Il bollettino segnala purtroppo nella struttura bellinzonese tre decessi fra i 24 utenti interni che vi soggiornano; a questi solitamente si aggiungo 19 esterni, che però in questo periodo devono trascorrere le loro giornate al domicilio anziché recarsi al centro diurno che è stato momentaneamente chiuso; 11 complessivamente i casi risultati positivi al Coronavirus, di cui uno attualmente ospedalizzato. Dei 60 collaboratori, una ventina si sono ammalati e proprio in questi giorni si registrano i primi rientri in servizio dopo l'assenza forzata. Essendo chiuso il centro diurno, l’équipe che solitamente vi lavora viene impiegata nel foyer, con il supporto straordinario di due militi sanitari, tre infermiere volontarie e cinque educatori supplenti messi a disposizione da altre strutture socio-educative nel frattempo chiuse. Zero contagi invece nelle altre due sedi: a Claro si contano 34 utenti (di cui 20 interni, uno notturno e 13 esterni) con circa 50 collaboratori e un civilista; a Piotta gli utenti sono 24 (venti interni e quattro esterni) e i collaboratori una quarantina.
“Non sappiamo - spiega il presidente della Fondazione - quale sia stato l’origine dell’ampio contagio verificatosi nel nostro centro di Bellinzona sin nelle prime fasi della pandemia”. In quel periodo - siamo nella prima metà di marzo - in Ticino si accennava soltanto alla necessità di ridurre le visite esterne o di non consentirle del tutto.

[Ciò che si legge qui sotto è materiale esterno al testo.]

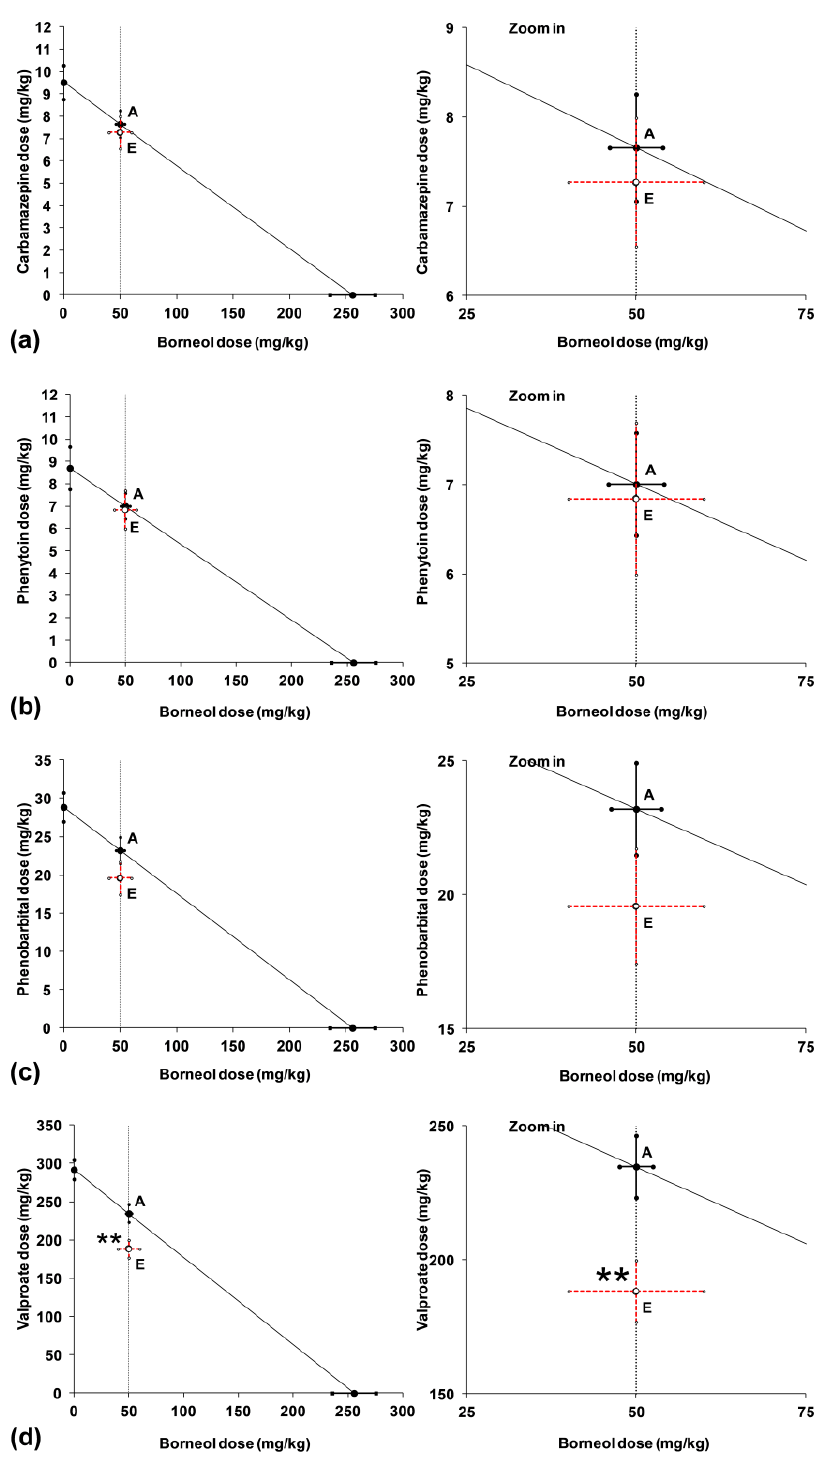
Figure 4. Isobolographic transformation of data for interactions between classic antiseizure medications and borneol in the mouse MES model. Interactions between borneol and carbamazepine ( a ), phenytoin ( b ), phenobarbital ( c ) and valproate ( d ) are plotted on isobolograms. The constant dose of borneol in mixture is parallel to the Y-axis. The oblique line connecting the ED 50 values of X- and Y-axes (as the line of additivity) represents the theoretically calculated ED 50add values. Point A reflects the theoretically calculated ED 50add value for the two-drug mixture (borneol + ASM), whereas the experimentally derived ED 50exp is illustrated graphically as point E. ** p < 0.01 vs. the respective ED 50add value for valproate + borneol (point A).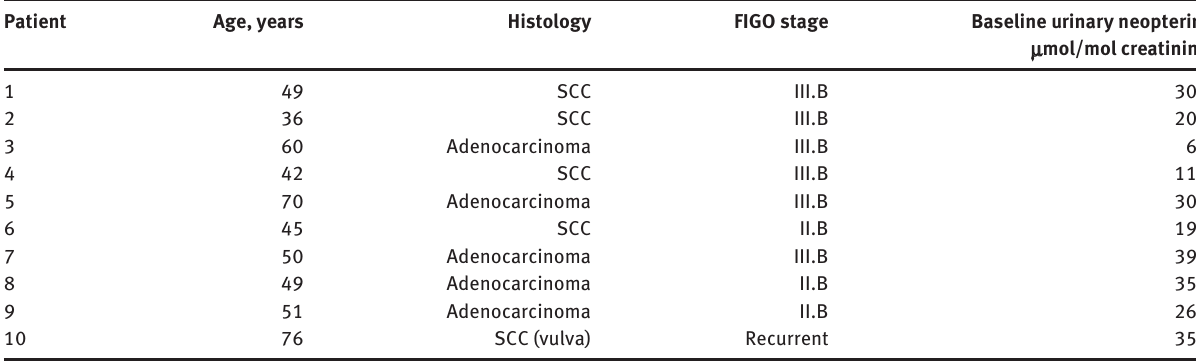
FIGO, Fédération Internationale de Gynécologie et d′Obstétrique; SCC, squamous cell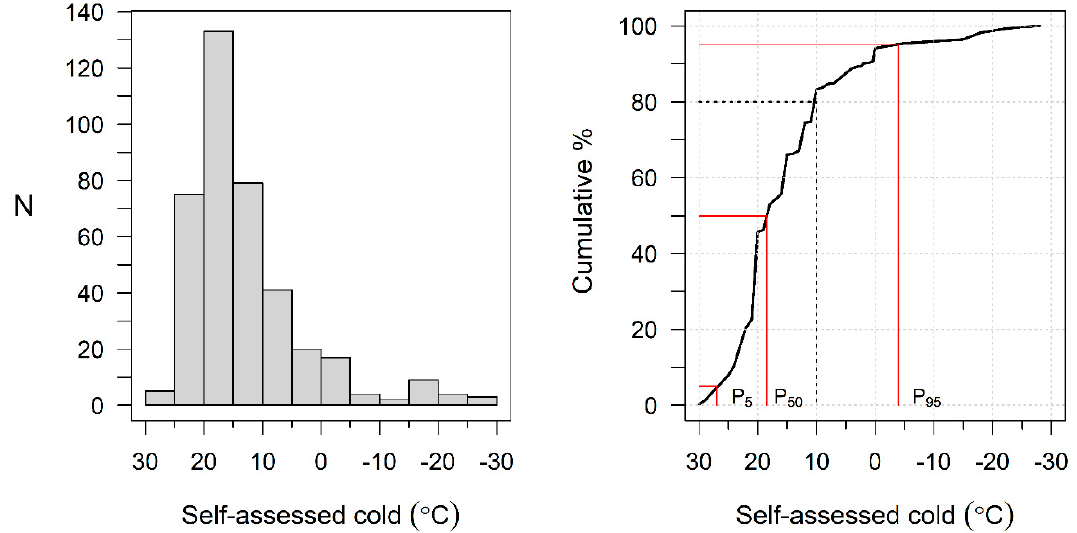
Figure 1. Histogram and cumulative distribution of self-assessed cold temperature. Dotted line indicates the ISO-defined threshold for workplace cold (10°C).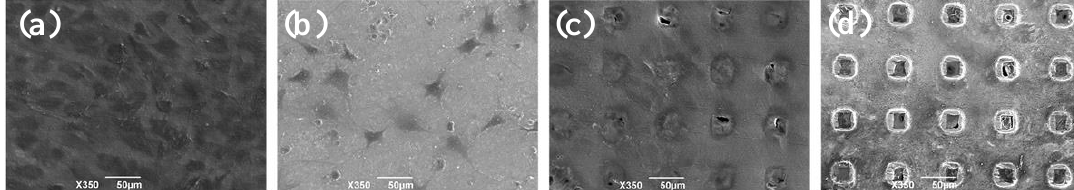
Figure 5. SEM images of MC3T3-E1 cells seeded on the blank scaffold and titanium membrane for 30 consecutive days. ( a ) MC3T3-E1 cells were seeded on the blank scaffold. ( b ) The opposite side of ( a ). ( c ) MC3T3-E1 cells were seeded on the head side of the Ti membrane. ( d ) The opposite side of ( c ) (scale bar represents 50 μm).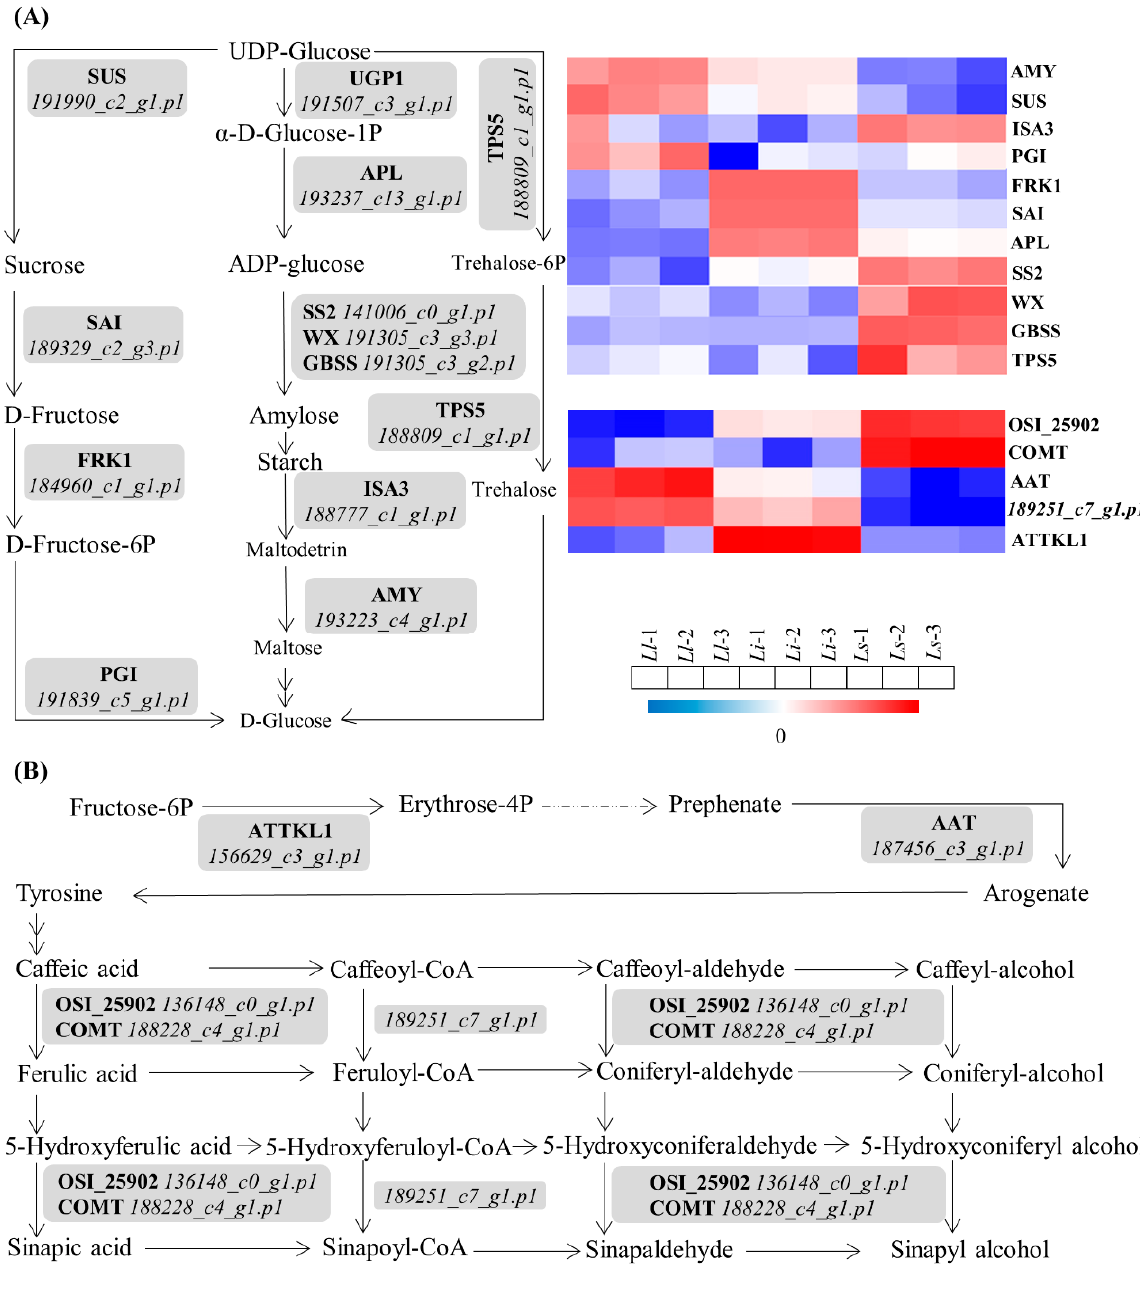
Figure 5. Potenial pathways contribute to the biosynthesis of Amaryllidaceae alkaloids in Lycoris . ( A ) Some proteins were detected to be enriched in starch and sucrose metabolism pathways suggesting a reciprocal regulation between alkaloids and sugar metabolism. ( B ) In secondary metabolic pathways, the up-regulated 187456_c3_g1.p1 and 189251_c7_g1.p1 in Ll participate in the biosynthesis of sinapyl alcohol, resulting in an increase in the alkaloid raw material sinapyl alcohol. Eventually, this leads to a rise in alkaloid content.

Provvedimenti poi introdotti non appena è scattato il regime pandemico. “Non da ultimo va sottolineato che fra i nostri ospiti in tempi normali c’è una promiscuità che segue le consuete attività diurne. Va inoltre detto che gli ospiti richiedono molto contatto umano e gesti d’affetto, un aspetto importante per la loro salute psicologica e che in questo periodo comporta una maggiore difficoltà nel gestire anche le cose più semplici”.
Quel che è certo - aggiunge Damiano Stefani - è che in pochi giorni il virus ha purtroppo colpito diversi ospiti e operatori: “È stato uno tsunami che ha richiesto da parte di tutti un importante sforzo di gestione della crisi”. Tra le misure adottate vi è stato l’isolamento di ciascuna struttura, “ciò che ha permesso a quelle di Claro e Piotta di non registrare finora casi positivi”. Per isolamento s’intende che gli utenti diurni, come detto, devono restare a casa loro e che quelli interni sono confinati nelle rispettive camere singole, con poche possibilità di correlarsi con gli altri a distanza, o zero possibilità in caso di malattia. Quanto al materiale di protezione, è stata sollecitata positivamente dalla Fondazione la messa a disposizione di mascherine, guanti e camici; già presente invece l’apparecchiatura per l’ossigeno.
Positivo - annota Stefani - l’approccio con gli enti preposti a collaborare per la messa a disposizione di forze umane laddove vi sia del personale costretto a letto o in autoquarantena: “L’Ente ospedaliero cantonale ha garantito un rinforzo con infermiere e infermieri volontari o provenienti da studi medici che in questo periodo hanno ridotto e fermato l’attività”. Personale è stato ‘dirottato’ anche da altre infrastrutture assistenziali e sociali nel frattempo pure chiuse; a loro volta Protezione civile ed Esercito sono in costante contatto per rispondere a eventuali esigenze. Un aiuto arriva infine da studenti universitari che seguono la formazione di educatori specializzati.